Lunes
26 de enero de 2026
Santos Timoteo y Tito, obispos – Memoria obligatoria
III Semana del Tiempo Ordinario
Reavivar el don de la fe: esperanza y fidelidad apostólica en la Iglesia de hoy
La liturgia de este lunes nos introduce en una jornada de profunda densidad espiritual y eclesial. Al celebrar la memoria obligatoria de San Timoteo y San Tito, la Iglesia nos invita a contemplar la transmisión viva de la fe, el valor de la fidelidad apostólica y la esperanza que brota cuando el Evangelio es custodiado y anunciado con valentía, aun en medio de incomprensiones y conflictos.
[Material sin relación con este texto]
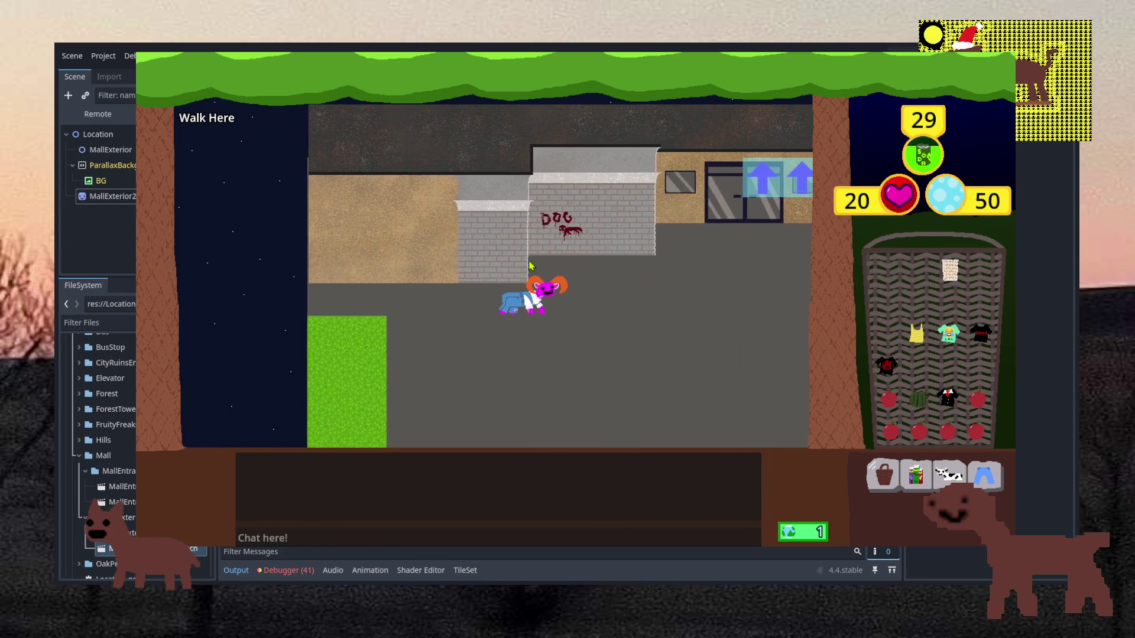
pyautogui.click(555, 273)
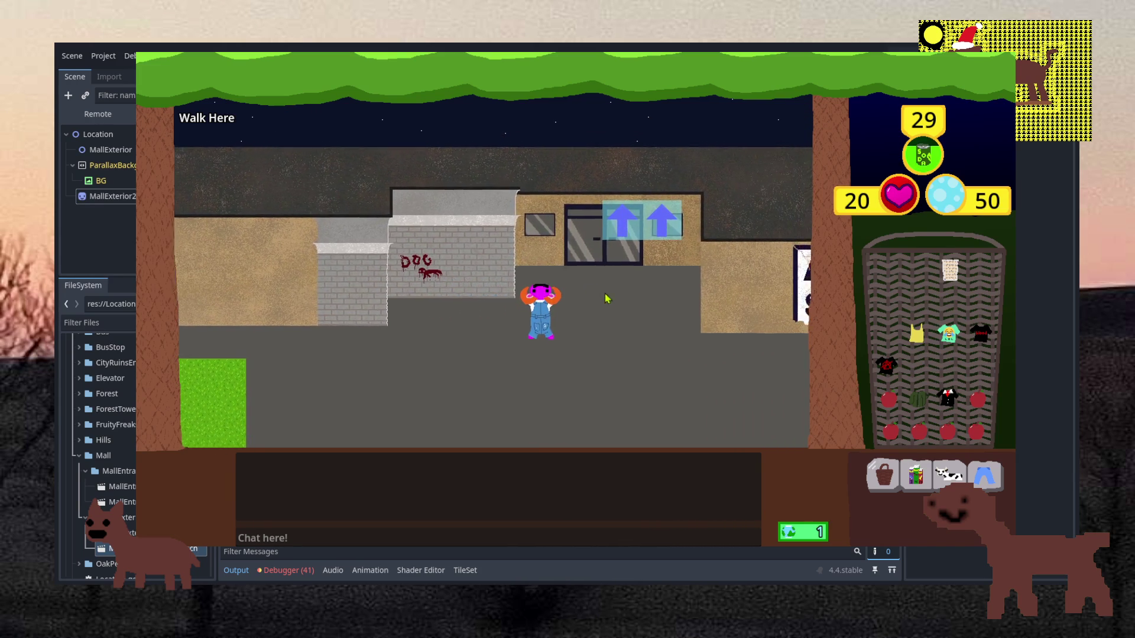
pyautogui.click(644, 315)
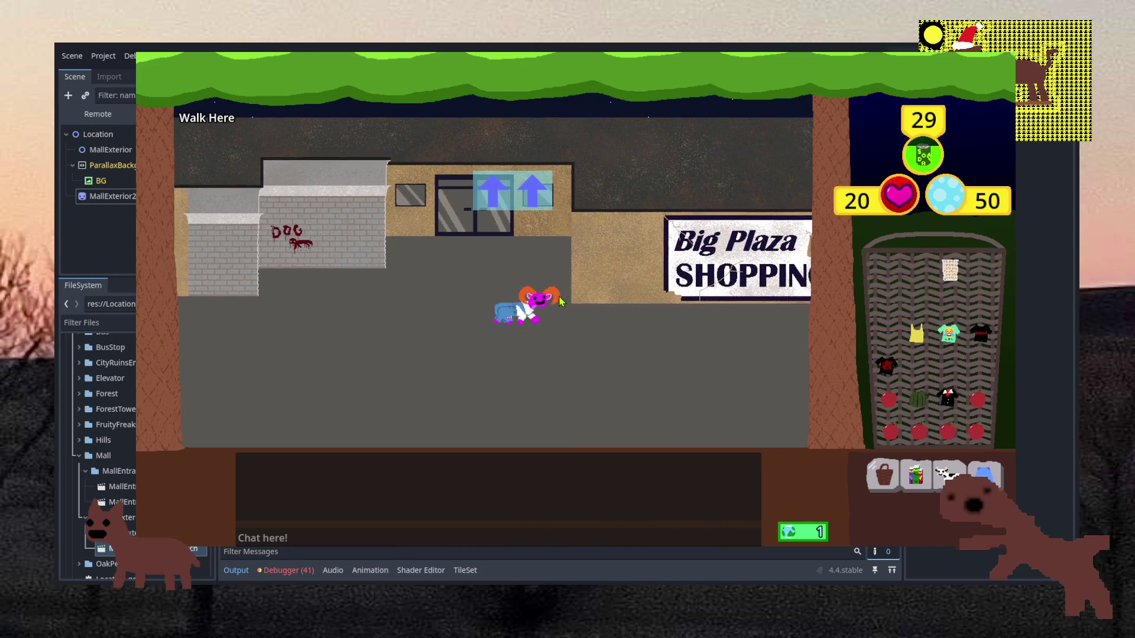
pyautogui.click(550, 254)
No es una memoria del pasado. Es una llamada actual, dirigida a la Iglesia de hoy, a nuestras parroquias, familias y comunidades, para renovar la conciencia de que la fe recibida es un don que debe ser cuidado, defendido y entregado con amor.
Timoteo y Tito: hijos en la fe y pastores para el futuro
Timoteo y Tito no fueron simples colaboradores de san Pablo. Fueron verdaderos hijos espirituales, formados en la escucha de la Palabra, en la corrección fraterna y en la entrega pastoral. A ellos el Apóstol confió comunidades frágiles, jóvenes en la fe, marcadas por tensiones internas y presiones externas.
La Tradición de la Iglesia ha visto en ellos el modelo del obispo como garante de la fe apostólica, no como dueño de la comunidad, sino como servidor de la verdad recibida. Los Padres de la Iglesia subrayaron que su autoridad nacía de la fidelidad al Evangelio y de la comunión con la Iglesia, no de la fuerza ni del prestigio humano.
“Reaviva el don de Dios que hay en ti” (2 Tim 1,6)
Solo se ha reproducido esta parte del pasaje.